> _TASK REQUIREMENTS_: Write out the lines below verbatim, omitting the pictures.

** PROVIDED DATA follows **

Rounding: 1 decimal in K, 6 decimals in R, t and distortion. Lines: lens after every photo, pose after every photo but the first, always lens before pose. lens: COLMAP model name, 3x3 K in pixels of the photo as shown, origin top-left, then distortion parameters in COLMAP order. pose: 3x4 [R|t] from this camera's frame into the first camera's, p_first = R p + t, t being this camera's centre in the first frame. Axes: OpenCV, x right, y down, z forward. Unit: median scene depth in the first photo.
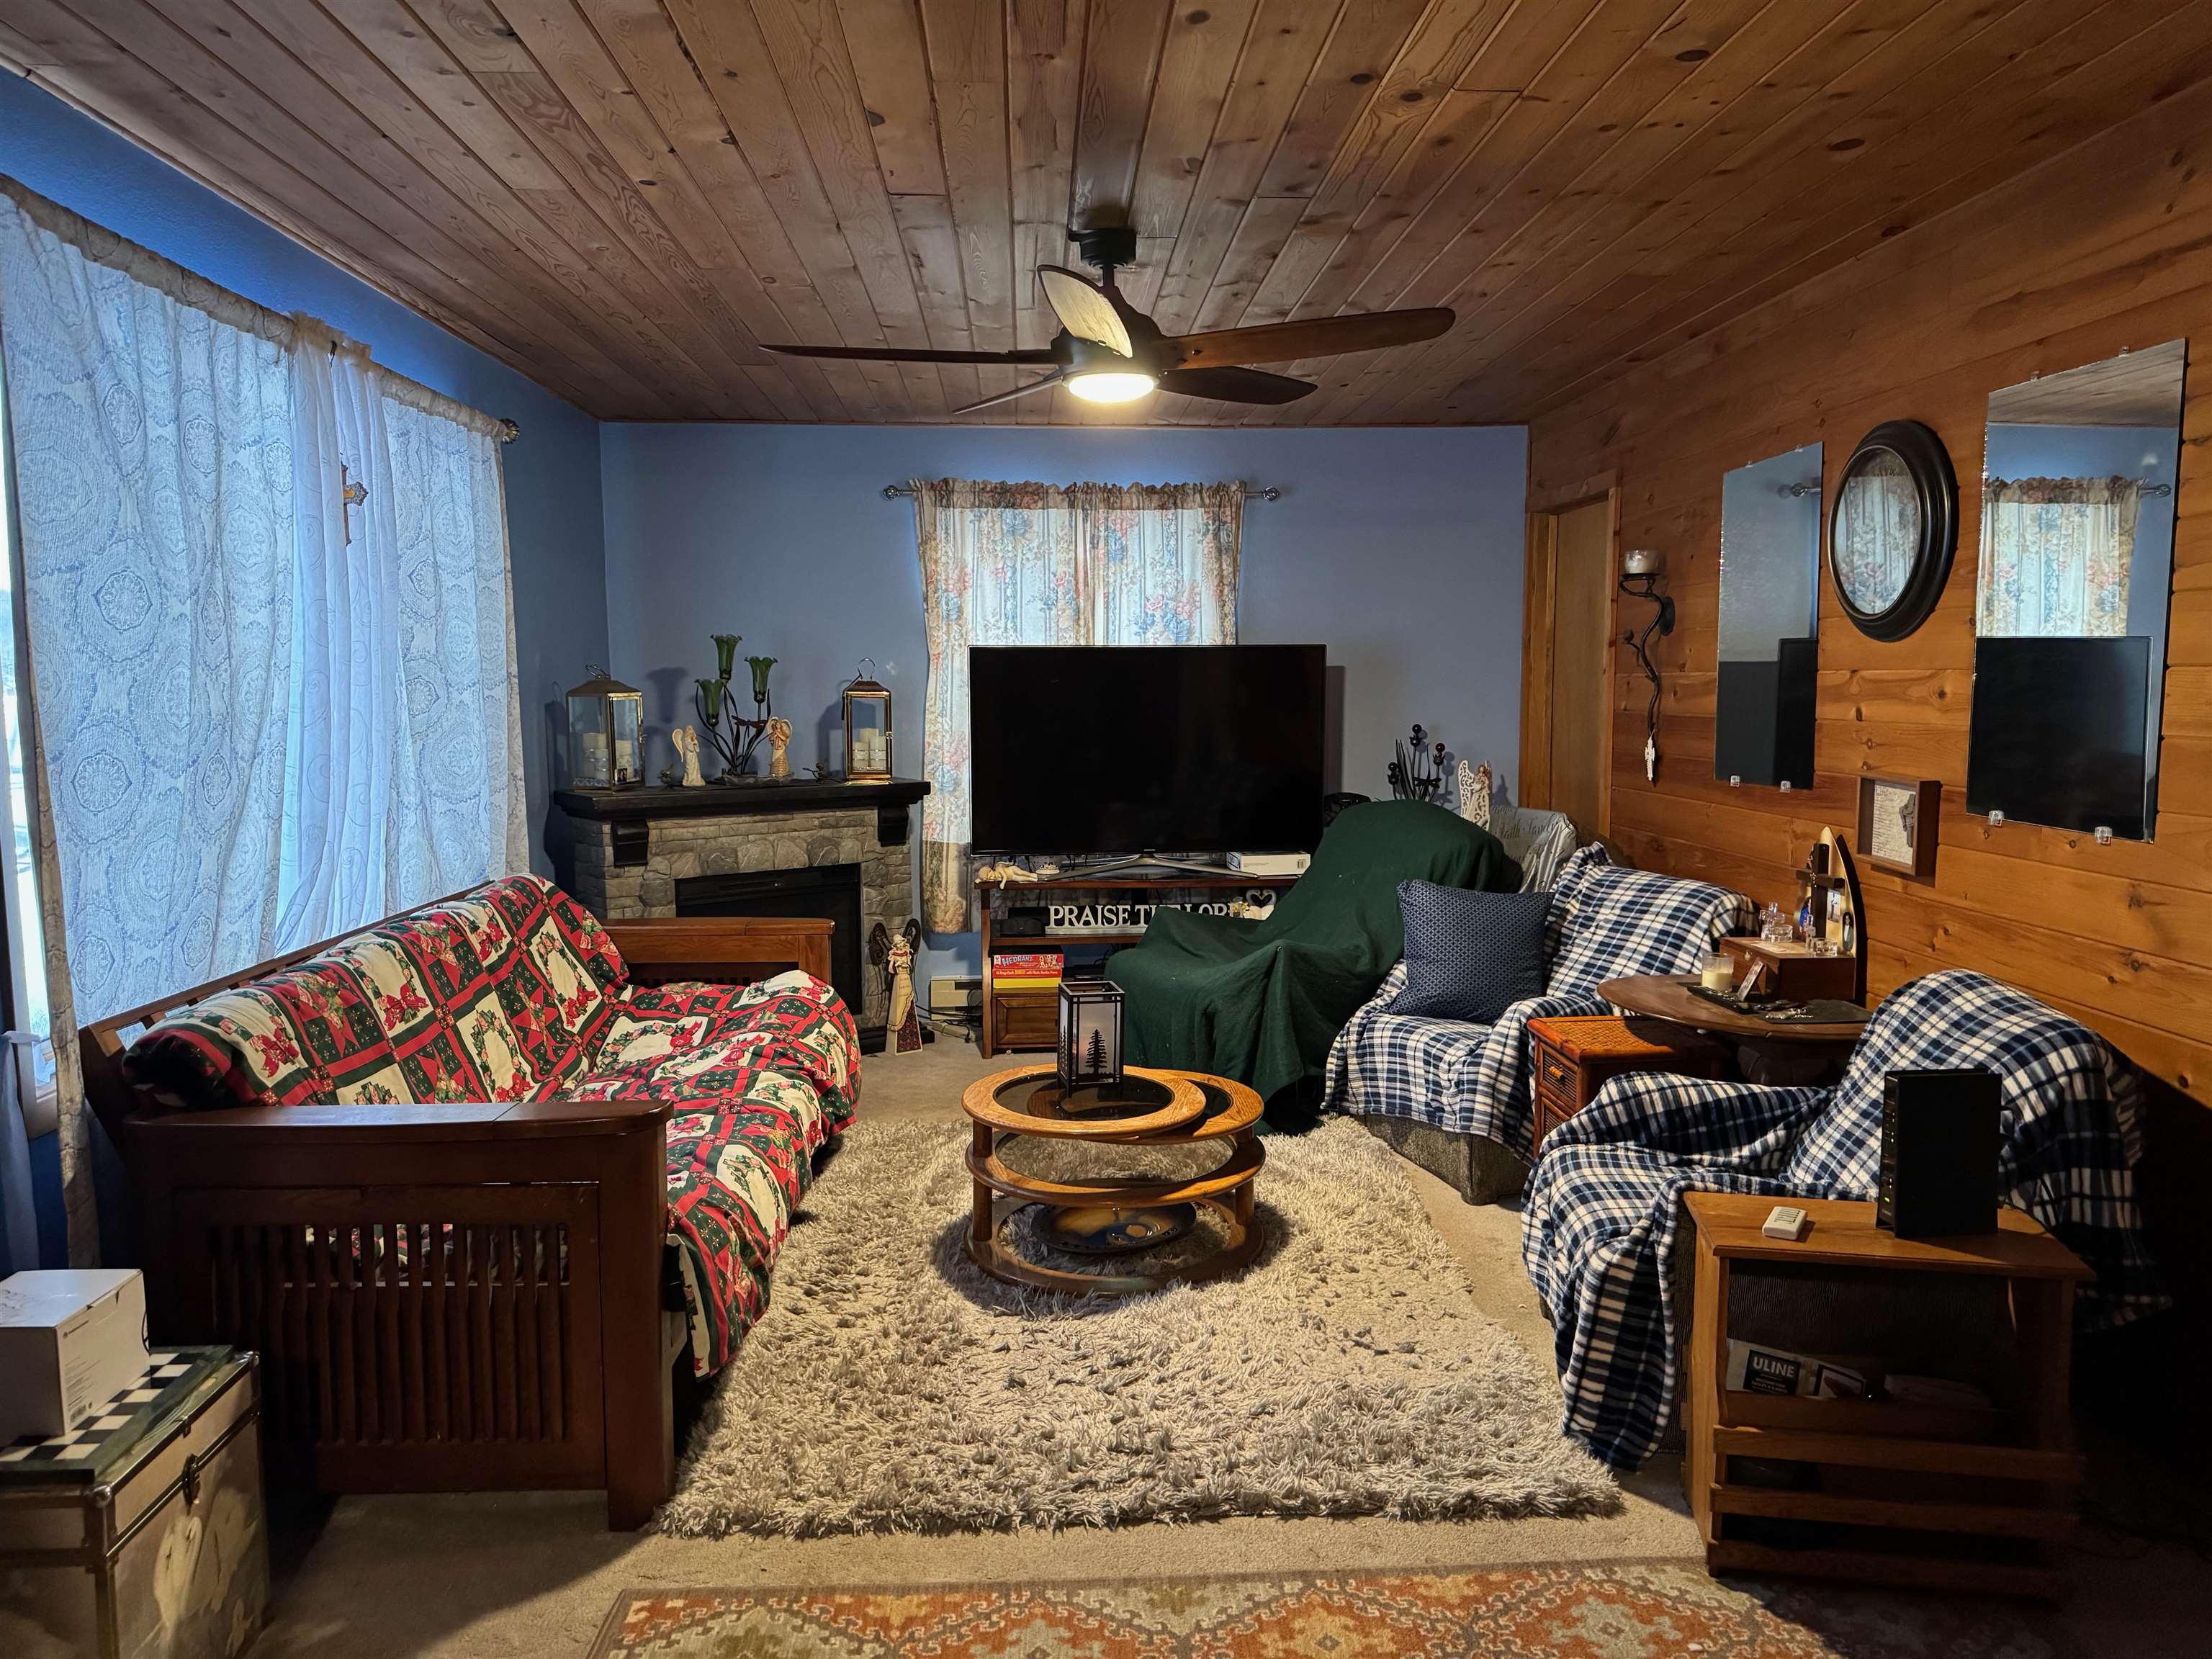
lens RADIAL K [[1549.3, 0, 1087.2], [0, 1549.3, 833.6], [0, 0, 1]] dist [0.068834, -0.080291]
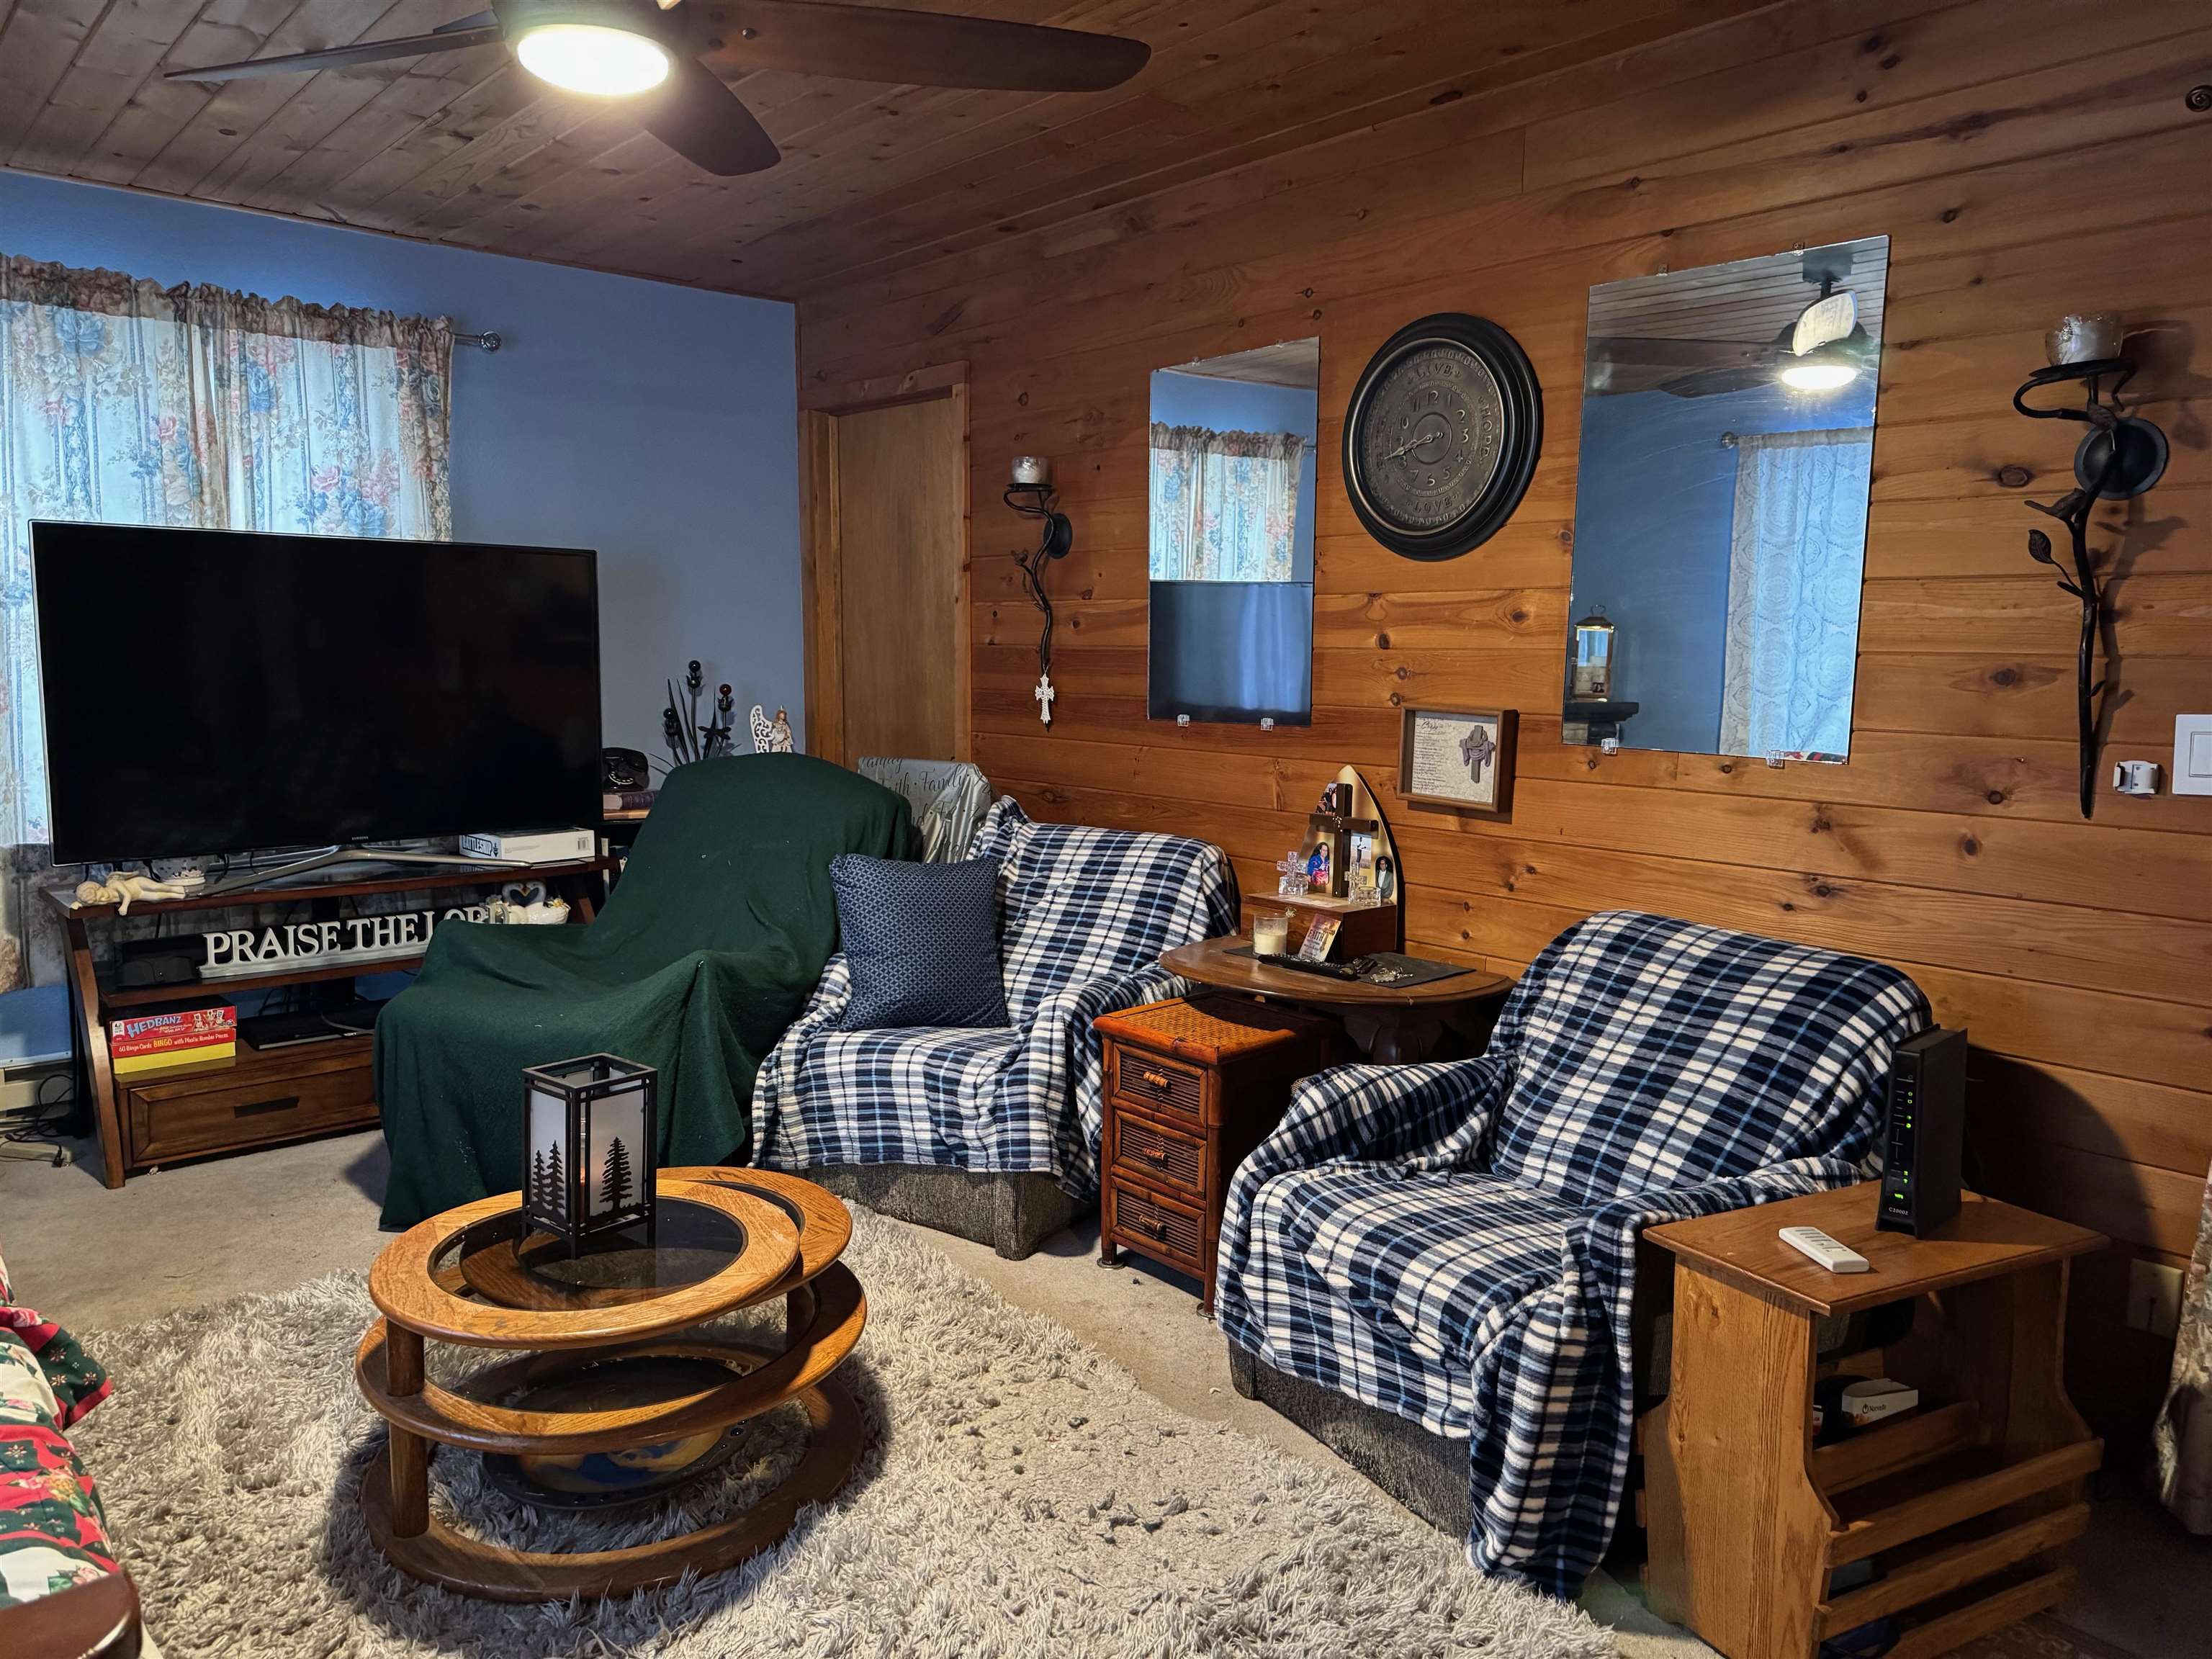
lens RADIAL K [[1549.3, 0, 1103.3], [0, 1549.3, 837.9], [0, 0, 1]] dist [0.068834, -0.080291]
pose [[0.779578, -0.063509, 0.623076, -0.171561], [0.045133, 0.997956, 0.045249, -0.007598], [-0.624676, -0.007154, 0.780851, 0.315964]]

** End of PROVIDED DATA **

> _REPLY TO THE TASK_:
Rounding: 1 decimal in K, 6 decimals in R, t and distortion. Lines: lens after every photo, pose after every photo but the first, always lens before pose. lens: COLMAP model name, 3x3 K in pixels of the photo as shown, origin top-left, then distortion parameters in COLMAP order. pose: 3x4 [R|t] from this camera's frame into the first camera's, p_first = R p + t, t being this camera's centre in the first frame. Axes: OpenCV, x right, y down, z forward. Unit: median scene depth in the first photo.
lens RADIAL K [[1549.3, 0, 1087.2], [0, 1549.3, 833.6], [0, 0, 1]] dist [0.068834, -0.080291]
lens RADIAL K [[1549.3, 0, 1103.3], [0, 1549.3, 837.9], [0, 0, 1]] dist [0.068834, -0.080291]
pose [[0.779578, -0.063509, 0.623076, -0.171561], [0.045133, 0.997956, 0.045249, -0.007598], [-0.624676, -0.007154, 0.780851, 0.315964]]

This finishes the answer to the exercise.